Rays manager Kevin Cash argues with an umpire

Rays manager Cash, left, will turn to third-base coach and former Durham Bulls manager Williams (not pictured) for advice on MLB’s new rules that were previously tested in the minor leagues.

Cash and Williams are spending the beginning of spring training as roommates. (The Rays’ usual spring home in Port Charlotte, Fla. was damaged last year by Hurricane Ian, so the team is instead training in February in Lake Buena Vista, the old spring home of the Braves.) Williams’s night-time conversations about strategy have impressed Cash. So has the fact that he’s an excellent cook: Their early spring training dinners have included steak, tuna and sea bass. “He’s really into the presentation,” Cash says. “The plates are perfectly done, it’s like the fish, the spinach underneath it, then the polenta or rice or mashed potatoes underneath, and it’s drizzled with sauce. It’s very impressive.” Cash, for his part, usually does the dishes.

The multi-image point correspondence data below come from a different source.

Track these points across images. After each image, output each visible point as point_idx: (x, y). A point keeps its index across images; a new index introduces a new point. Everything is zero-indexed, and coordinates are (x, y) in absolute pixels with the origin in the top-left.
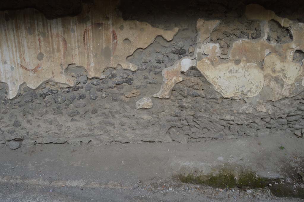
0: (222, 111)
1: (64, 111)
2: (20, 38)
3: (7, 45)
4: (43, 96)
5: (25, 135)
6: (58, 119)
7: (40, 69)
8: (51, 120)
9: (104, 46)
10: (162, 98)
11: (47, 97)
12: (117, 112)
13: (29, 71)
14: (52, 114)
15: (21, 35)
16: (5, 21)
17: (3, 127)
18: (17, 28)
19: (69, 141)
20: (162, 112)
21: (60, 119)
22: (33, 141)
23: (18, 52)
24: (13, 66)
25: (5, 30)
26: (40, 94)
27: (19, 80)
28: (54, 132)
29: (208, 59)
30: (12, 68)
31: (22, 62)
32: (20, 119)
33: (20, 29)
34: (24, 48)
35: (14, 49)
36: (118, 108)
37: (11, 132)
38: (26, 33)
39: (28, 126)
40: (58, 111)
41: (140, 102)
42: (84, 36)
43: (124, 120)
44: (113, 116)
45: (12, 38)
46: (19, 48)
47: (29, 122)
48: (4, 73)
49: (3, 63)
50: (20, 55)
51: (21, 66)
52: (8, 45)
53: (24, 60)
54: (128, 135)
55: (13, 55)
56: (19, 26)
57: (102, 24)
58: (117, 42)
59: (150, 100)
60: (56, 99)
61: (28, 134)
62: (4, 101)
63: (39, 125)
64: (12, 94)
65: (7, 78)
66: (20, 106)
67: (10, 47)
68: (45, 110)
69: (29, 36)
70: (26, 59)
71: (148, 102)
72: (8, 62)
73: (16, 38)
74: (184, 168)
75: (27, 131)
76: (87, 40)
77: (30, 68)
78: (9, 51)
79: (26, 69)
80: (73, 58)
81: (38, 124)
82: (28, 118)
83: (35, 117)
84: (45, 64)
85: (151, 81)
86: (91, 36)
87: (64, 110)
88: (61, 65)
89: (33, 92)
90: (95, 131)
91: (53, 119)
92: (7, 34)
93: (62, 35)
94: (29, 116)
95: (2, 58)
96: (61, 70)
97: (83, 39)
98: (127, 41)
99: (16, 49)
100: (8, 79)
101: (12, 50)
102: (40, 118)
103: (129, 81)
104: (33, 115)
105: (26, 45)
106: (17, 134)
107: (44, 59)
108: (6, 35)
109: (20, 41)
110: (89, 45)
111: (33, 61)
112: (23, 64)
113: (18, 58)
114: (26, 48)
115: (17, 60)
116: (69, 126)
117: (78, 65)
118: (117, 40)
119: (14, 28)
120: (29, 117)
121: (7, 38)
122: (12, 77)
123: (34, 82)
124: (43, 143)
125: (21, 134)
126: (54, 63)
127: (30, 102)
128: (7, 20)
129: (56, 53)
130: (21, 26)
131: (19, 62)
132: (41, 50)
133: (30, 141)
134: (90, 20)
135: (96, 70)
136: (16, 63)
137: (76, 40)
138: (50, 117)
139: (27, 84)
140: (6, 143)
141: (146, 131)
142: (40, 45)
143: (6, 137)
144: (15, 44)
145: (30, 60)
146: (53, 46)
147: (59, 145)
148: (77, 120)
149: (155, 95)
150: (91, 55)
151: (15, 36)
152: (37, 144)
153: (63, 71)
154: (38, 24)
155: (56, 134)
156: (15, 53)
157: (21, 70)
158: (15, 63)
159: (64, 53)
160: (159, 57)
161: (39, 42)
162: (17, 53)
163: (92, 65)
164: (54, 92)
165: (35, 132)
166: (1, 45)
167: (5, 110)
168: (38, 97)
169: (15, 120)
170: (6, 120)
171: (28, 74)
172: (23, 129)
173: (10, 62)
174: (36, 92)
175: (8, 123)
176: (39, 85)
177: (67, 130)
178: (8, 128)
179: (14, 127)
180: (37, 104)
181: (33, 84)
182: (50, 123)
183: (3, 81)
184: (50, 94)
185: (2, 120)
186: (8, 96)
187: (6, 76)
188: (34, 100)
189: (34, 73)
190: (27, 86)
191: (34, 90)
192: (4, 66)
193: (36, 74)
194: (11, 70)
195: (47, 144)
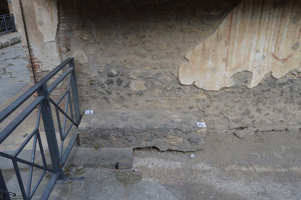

And dinner often comes with a side of rulebook talk. Cash entered spring knowing all the basics: MLB made presentations to managers and coaching staffs about the details of the rules. But just as is the case for the players, there’s no good substitute for actually seeing the rules in action, and that experience comes from Williams. How did performances shift over the course of the season under the rules? What new pockets of strategy did they open up? Where were the biggest surprises or curiosities?

For example, the pitch clock has grabbed early headlines as the most striking of the new additions. But Williams says the one that surprised him the most last season was not the clock, but the limit on mound disengagements, particularly the way teams seemed to be increasingly cautious of it later in the season.

“Last year, as we got into the season, you just felt like there were less pickoffs,” Williams says. “Because as soon as you throw over, you put the advantage on the baserunner.”

If it looks like the new rules will limit the potential for strategy in the game, look again. It’s true that some of the rules close off specific innovations: A historically savvy team like the Rays, for instance, was among the first to make heavy use of the infield shift a decade ago, and now that’s been taken away. But for every potential strategy shut down by the new rules, another one has been opened up, from baserunning to defensive alignments to clock management.

“It just shifts the strategy somewhere else,” Williams says.

And when the Rays settle on those strategies for themselves? The manager will be calling the shots, but chances are, the third base coach will have to weigh in on it.